British security officials have said Huawei’s telecoms kit in the country’s critical infrastructure poses a risk of “national significance” and does not believe it can be safely managed.
That is according to a government annual report (pdf) covering 2019 published on Thursday.
After initially granting Huawei a limited role in the UK’s 5G infrastructure, Prime Minister Boris Johnson reversed that decision in July, ordering all of the company’s equipment to be purged from national networks by the end of 2027.
The reason given for the about-turn was the impact of new U.S. sanctions on chip technology, which Britain’s National Cyber Security Centre (NCSC) told ministers meant Huawei was no longer a reliable equipment supplier.
Officials said this latest report on Huawei did not relate to the subsequent impact of those sanctions.
The annual report, the sixth from the Huawei Cyber Security Evaluation Centre Oversight Board (HCSEC), found Huawei had made “limited progress” on security issues raised last year.
The report said therefore it could not reassure the government any more than it had then on “concerning issues” in Huawei’s software development, which brought “significantly increased risk to UK operators,” it said.

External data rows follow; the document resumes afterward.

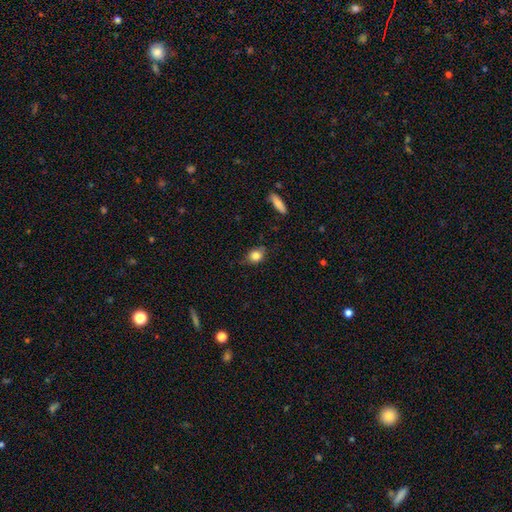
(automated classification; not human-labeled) This is clearly a smooth galaxy (81%). How rounded: possibly round (50%). Merging: likely none (68%).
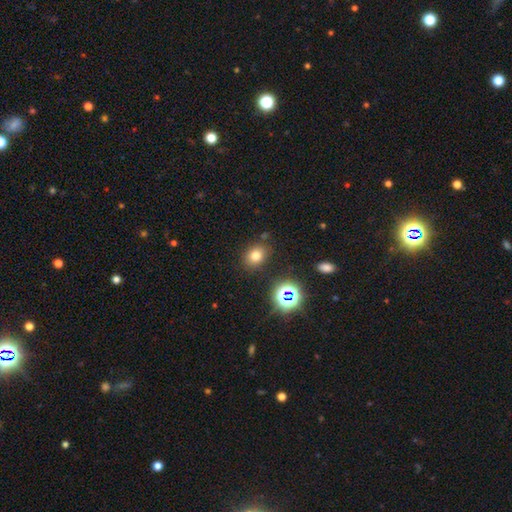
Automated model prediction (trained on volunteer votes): smooth 73%, star or artifact 19%, featured or disk 8%. Down the decision tree: how rounded — round (54%); merging — none (82%).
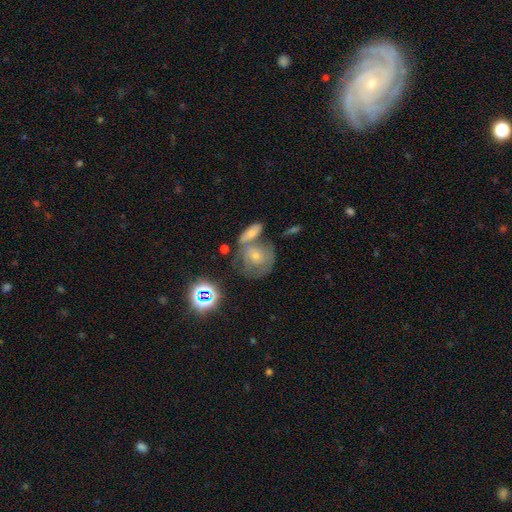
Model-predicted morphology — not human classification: smooth-or-featured: featured or disk: 46% | smooth: 41% | star or artifact: 13%
  merging: merger: 39% | none: 34% | minor disturbance: 16% | major disturbance: 11%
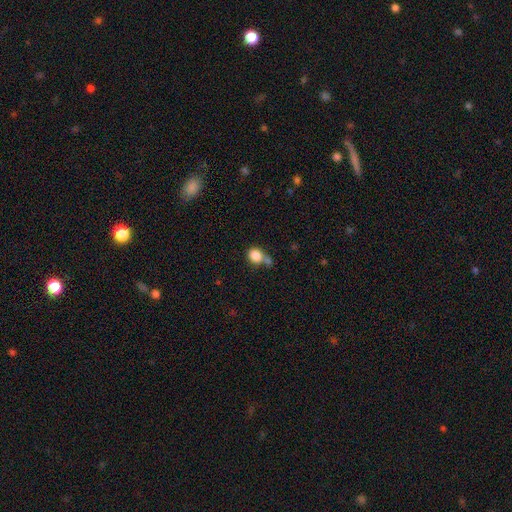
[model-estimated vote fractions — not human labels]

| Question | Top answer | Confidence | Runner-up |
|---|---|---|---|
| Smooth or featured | smooth | 83% | star or artifact (10%) |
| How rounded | round | 67% | in between (32%) |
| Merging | none | 46% | merger (29%) |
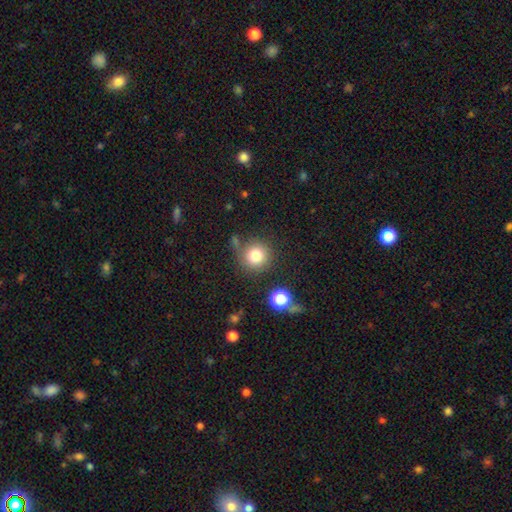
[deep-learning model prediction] Smooth or featured: smooth — 80% (star or artifact — 12%)
How rounded: round — 93% (in between — 6%)
Merging: none — 76% (minor disturbance — 12%)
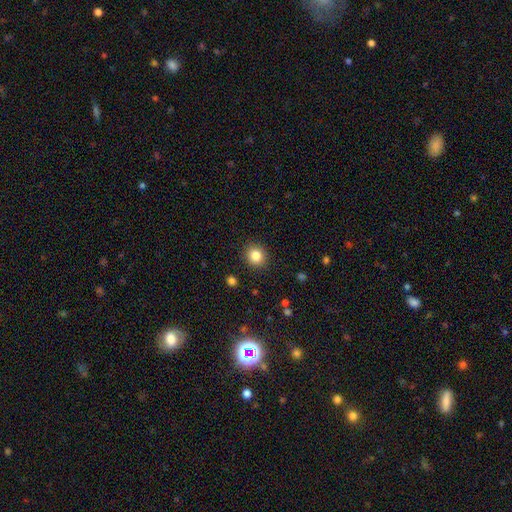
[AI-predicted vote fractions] smooth 84%, star or artifact 10%, featured or disk 6%. Down the decision tree: how rounded — round (83%); merging — none (90%).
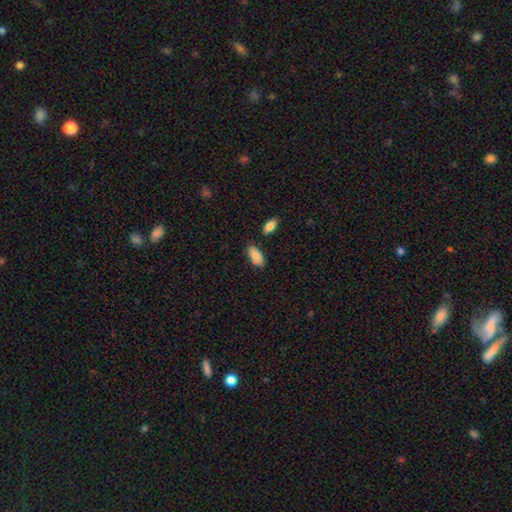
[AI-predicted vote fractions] smooth 76%, featured or disk 17%, star or artifact 6%. Down the decision tree: how rounded — in between (91%); merging — none (78%).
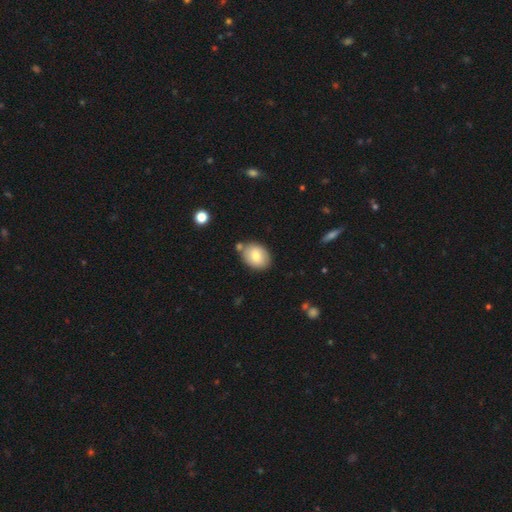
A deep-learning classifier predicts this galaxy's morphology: Smooth or featured? smooth (78%)
How rounded? in between (66%)
Merging? none (75%)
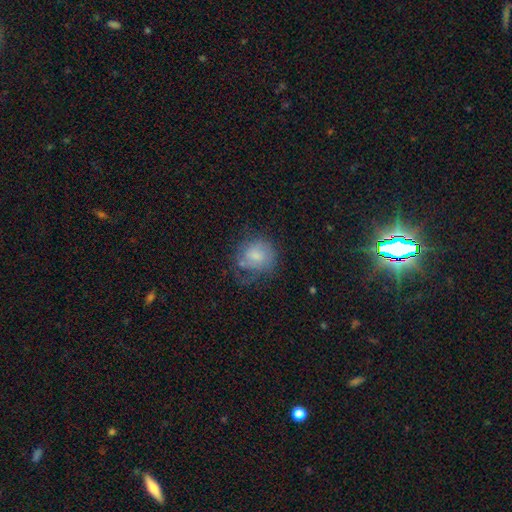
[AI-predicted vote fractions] smooth_or_featured: smooth (p=0.65) [alt: featured or disk p=0.26]
how_rounded: round (p=0.73) [alt: in between p=0.26]
merging: none (p=0.43) [alt: minor disturbance p=0.27]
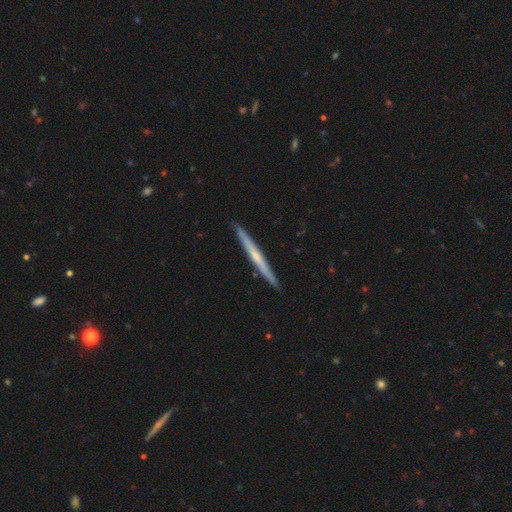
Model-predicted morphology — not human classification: Smooth or featured: featured or disk — 62% (smooth — 33%)
Edge-on disk: yes — 97% (no — 3%)
Edge-on bulge: none — 55% (rounded — 41%)
Merging: none — 92% (minor disturbance — 6%)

The report added that the increased risks require “ongoing management and mitigation.”
It also said that until Huawei fixed the “defects” identified last year in its “software engineering and cybersecurity processes” a proper risk assessment could not be done of any future Huawei gear.
The Oversight Board said it had not “seen anything to give it confidence” that Huawei could address the “underlying defects.”
It added that it would require “sustained evidence” before it could say all risks to Britain’s national security could be mitigated.
Hackers with sufficient know-how could potentially exploit the “increasing number and severity of vulnerabilities,” to cause the network to “cease operating correctly,” the report said.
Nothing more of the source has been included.